🤖 AI Summary
Existing e-BH procedures lack order-invariance over e-processes, causing test conclusions to reverse spuriously upon addition of irrelevant data and failing to control the false discovery rate (FDR) — or even the family-wise error rate (FWER) — under arbitrary dependence. This paper provides the first rigorous proof that e-BH violates FDR control in this setting.
Method: We propose a novel, order-invariant multiple testing framework built on e-process upper bounds, featuring a dependence-structure-adaptive calibrator.

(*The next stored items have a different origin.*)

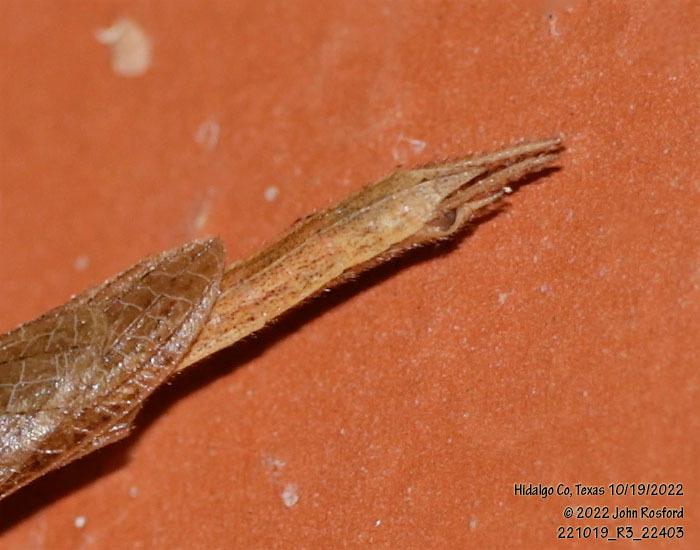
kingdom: Animalia
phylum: Arthropoda
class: Insecta
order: Mantodea
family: Thespidae
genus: Bistanta
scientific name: Bistanta campestris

Contribution/Results: Our method guarantees strict FDR control at level α (i.e., FDR-sup ≤ α) for arbitrary dependence structures among hypotheses. It eliminates temporal instability in rejection sets induced by sequential data arrival, ensuring robustness and reproducibility in dynamic data environments. Theoretical guarantees are established without restrictive assumptions on dependence, and the procedure is computationally tractable.
📝 Abstract
E-processes enable hypothesis testing with ongoing data collection while maintaining Type I error control. However, when testing multiple hypotheses simultaneously, current $e$-value based multiple testing methods such as e-BH are not invariant to the order in which data are gathered for the different $e$-processes. This can lead to undesirable situations, e.g., where a hypothesis rejected at time $t$ is no longer rejected at time $t+1$ after choosing to gather more data for one or more $e$-processes unrelated to that hypothesis. We argue that multiple testing methods should always work with suprema of $e$-processes. We provide an example to illustrate that e-BH does not control this FDR at level $alpha$ when applied to suprema of $e$-processes. We show that adjusters can be used to ensure FDR-sup control with e-BH under arbitrary dependence.